Up to now, this ethically flawed situation has been tolerable because Congress has clearly specified the types of substances over which EPA has regulatory authority — those that degrade air quality, those that pose acute risks of toxicity, or those that deplete the ozone layer. But when Congress enacted and amended the Clean Air Act, it never intended for EPA to control greenhouse gases for climate change purposes.
Yes, it is possible, by torturing the text of the Clean Air Act as the Supreme Court did in Massachusetts v. EPA, to infer congressional authority for greenhouse gas regulation.
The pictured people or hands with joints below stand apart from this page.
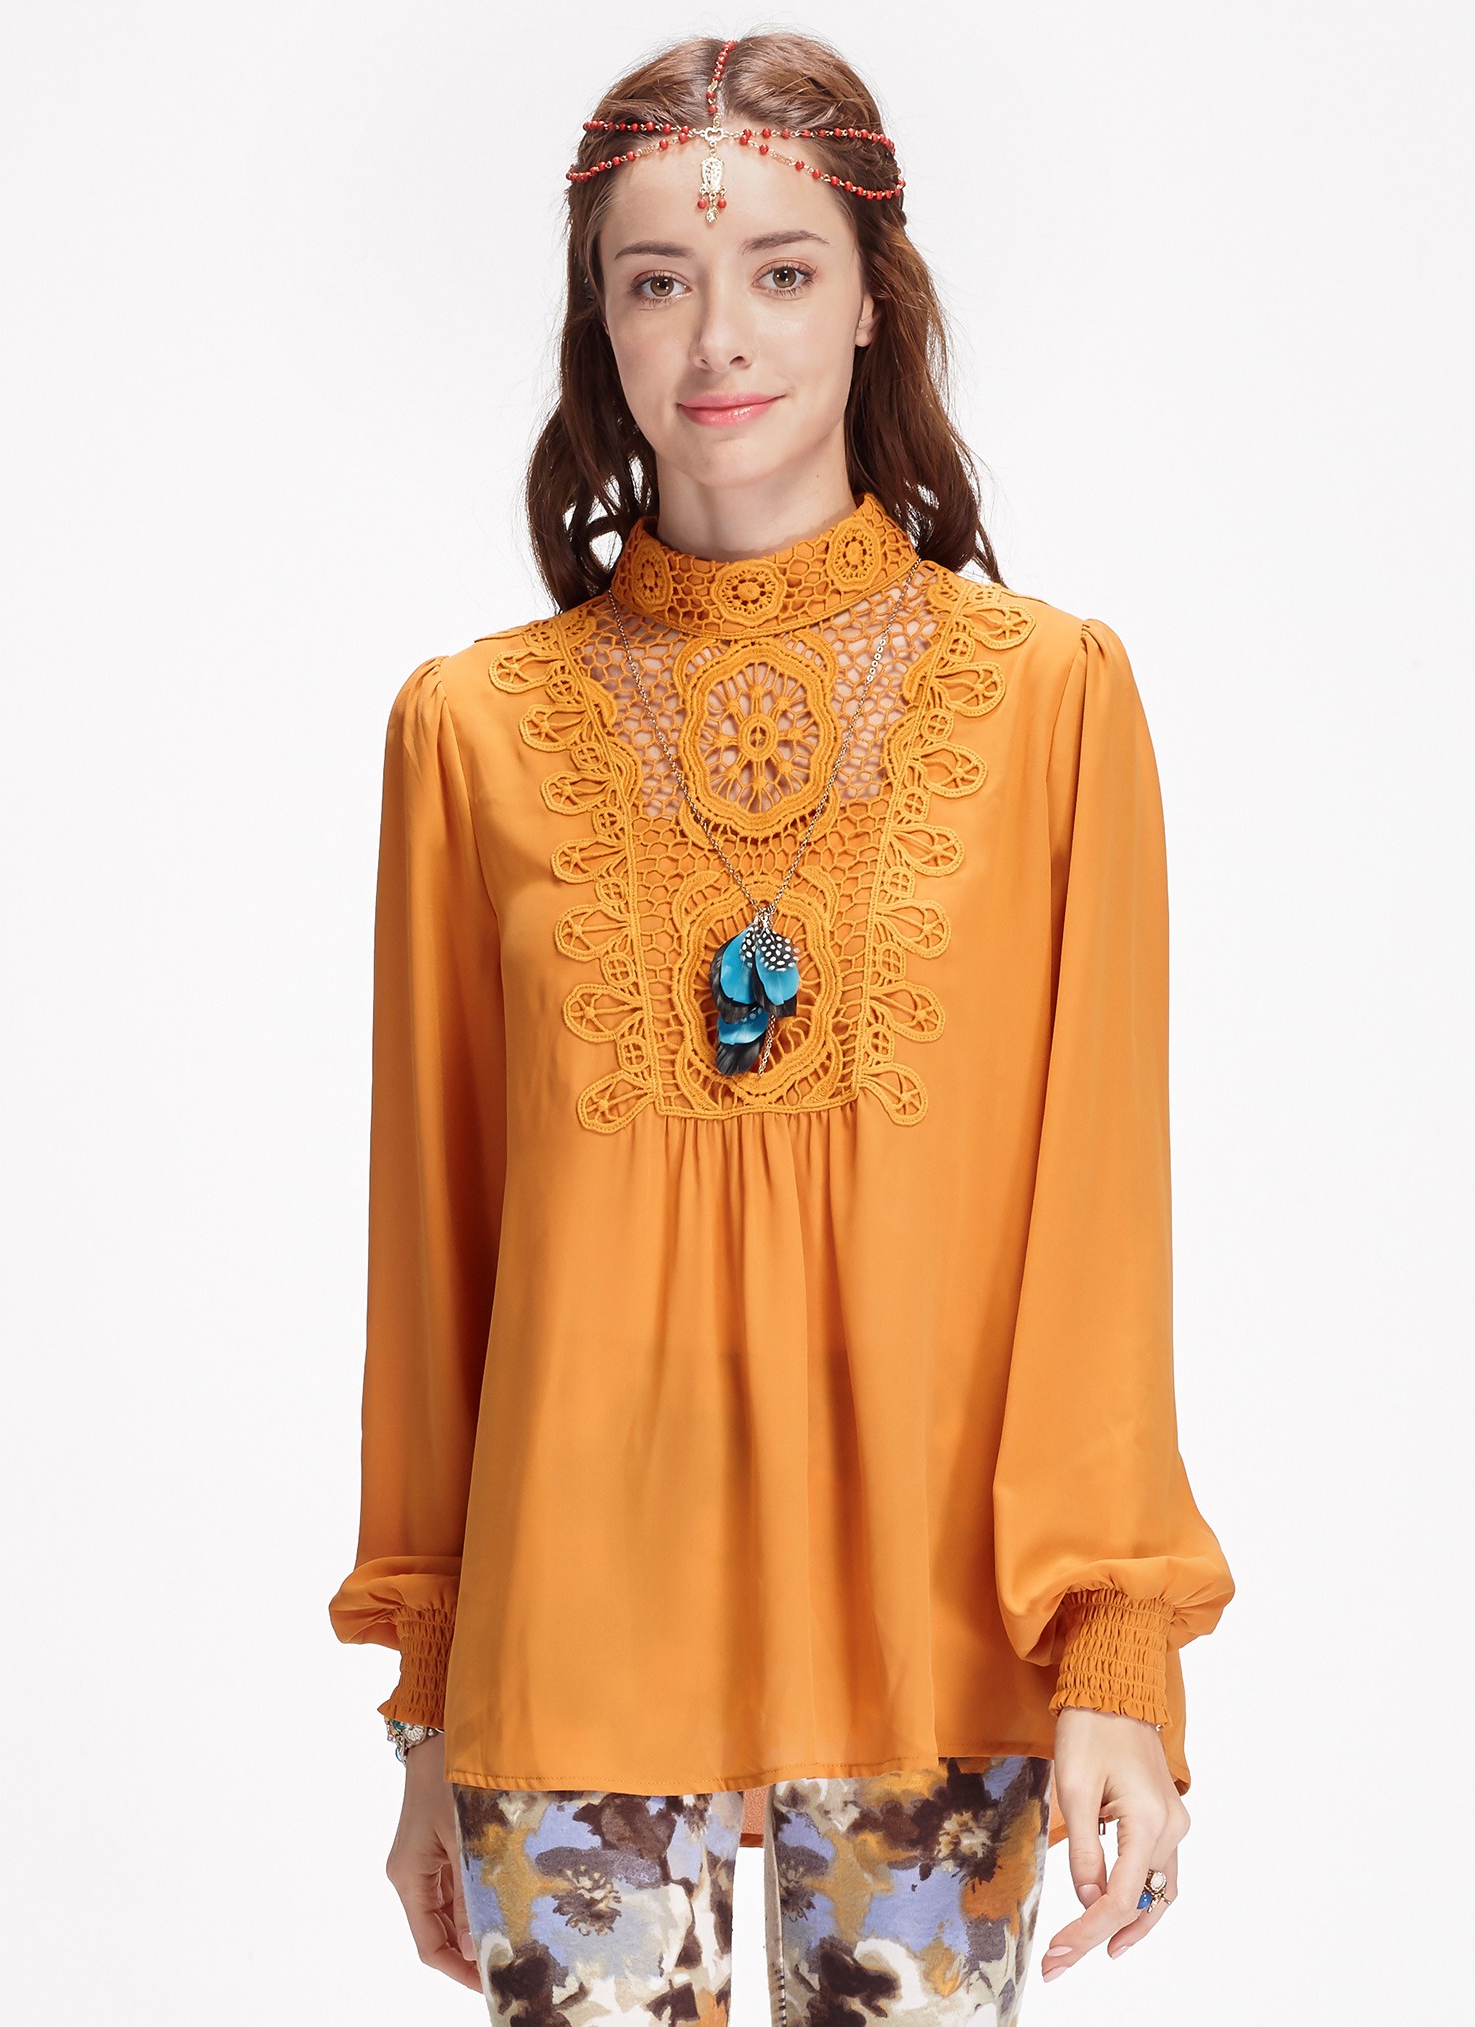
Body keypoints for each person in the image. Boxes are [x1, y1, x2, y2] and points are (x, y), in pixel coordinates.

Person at [327, 30, 1235, 2024]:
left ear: (873, 303)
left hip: (941, 1649)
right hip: (568, 1660)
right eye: (656, 278)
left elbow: (1095, 1226)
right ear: (600, 320)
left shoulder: (1049, 705)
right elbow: (438, 1261)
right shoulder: (469, 735)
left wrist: (1118, 1655)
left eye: (781, 270)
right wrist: (427, 1713)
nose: (717, 334)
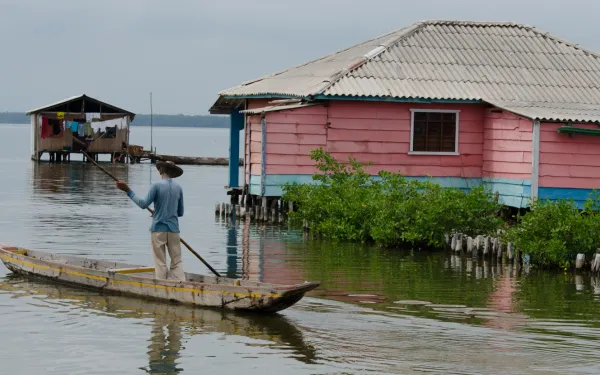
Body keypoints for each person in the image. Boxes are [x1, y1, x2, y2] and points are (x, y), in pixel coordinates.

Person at [115, 161, 186, 281]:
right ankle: (180, 284)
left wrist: (128, 191)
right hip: (174, 230)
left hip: (158, 230)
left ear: (160, 171)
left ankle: (161, 285)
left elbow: (143, 204)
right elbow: (180, 212)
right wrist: (163, 212)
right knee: (177, 262)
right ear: (173, 174)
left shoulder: (156, 186)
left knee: (160, 262)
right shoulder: (178, 188)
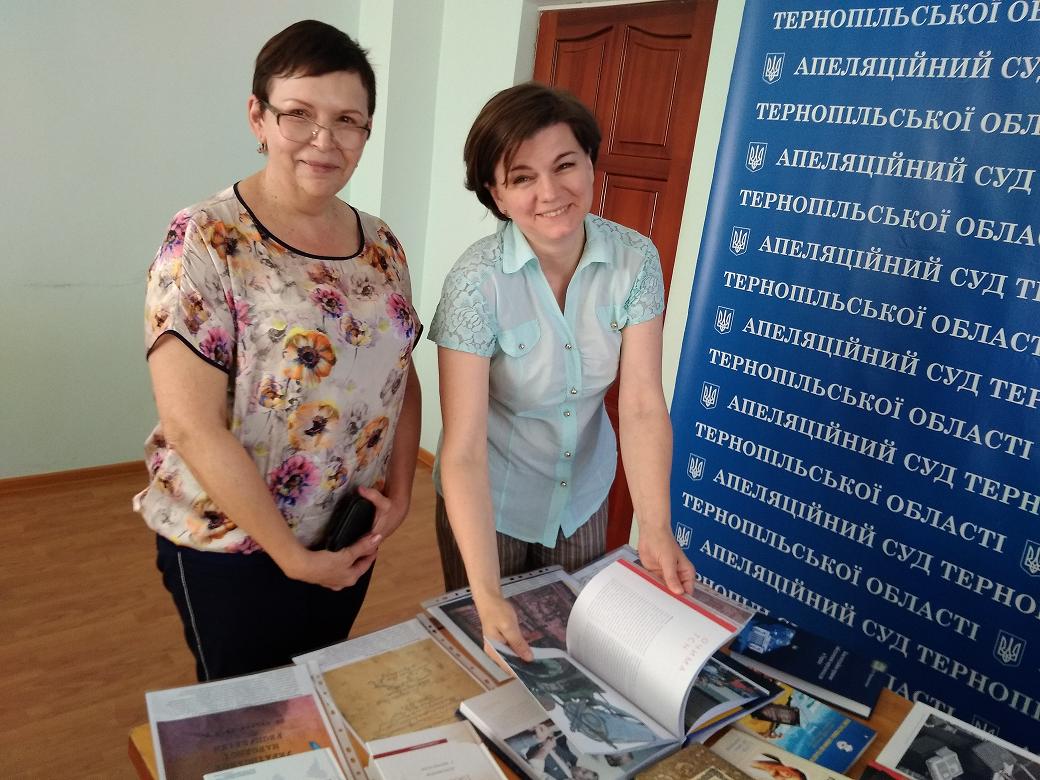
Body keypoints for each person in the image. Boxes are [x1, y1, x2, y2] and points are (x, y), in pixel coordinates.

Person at [135, 20, 421, 681]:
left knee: (311, 693)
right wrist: (292, 558)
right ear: (258, 117)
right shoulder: (206, 237)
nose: (324, 140)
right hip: (234, 547)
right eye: (299, 115)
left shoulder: (381, 245)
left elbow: (402, 373)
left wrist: (402, 494)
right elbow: (189, 424)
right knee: (247, 717)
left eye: (347, 120)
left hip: (346, 535)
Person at [429, 82, 694, 662]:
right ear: (498, 195)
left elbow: (642, 403)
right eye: (522, 177)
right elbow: (464, 448)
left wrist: (655, 527)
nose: (550, 192)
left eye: (565, 165)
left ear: (591, 164)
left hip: (582, 497)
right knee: (494, 654)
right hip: (490, 502)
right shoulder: (475, 284)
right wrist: (486, 593)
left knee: (577, 647)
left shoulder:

But the fact remains that Congress did not design the Clean Air Act to be a framework for climate policy, has never voted for the Act to be used as such a framework, and has never signed off on the regulatory cascade that EPA’s endangerment finding, if allowed to stand, will ineluctably trigger.
According to the Washington Post, Boxer stated that if the public has to wait for Congress to pass legislation to control greenhouse gas emissions, “that might not happen, in a year or two, or five or six or eight or 10.” Yes, but that’s democracy. And the democratic process is more valuable than any result that EPA might obtain by doing an end run around it.
Since the Progressive Era, our country has increasingly lived under a constitutionally dubious system of regulation without representation. Regulations have the force and effect of law, and many function as implicit taxes. Article I of the Constitution vests all legislative powers, such as the power to tax, in Congress. For decades, however, Congress has enacted statutes that delegate legislative power to agencies that are not accountable to the people at the ballot box. Constitutionally, the only saving grace is that the regulations implement policies clearly authorized in the controlling statute.
But the regulatory cascade that will ensue from EPA’s endangerment finding has no clear congressional authorization. Indeed, regulations emanating from the endangerment finding are likely to be more costly and intrusive than any climate bill Congress has considered and either rejected or failed to pass.
We are on the brink of an era of runaway regulation without representation. Sen. Boxer complains that the Murkowski resolution is “unprecedented.” But that is only fitting, because the resolution addresses an unprecedented threat to our system of self-government.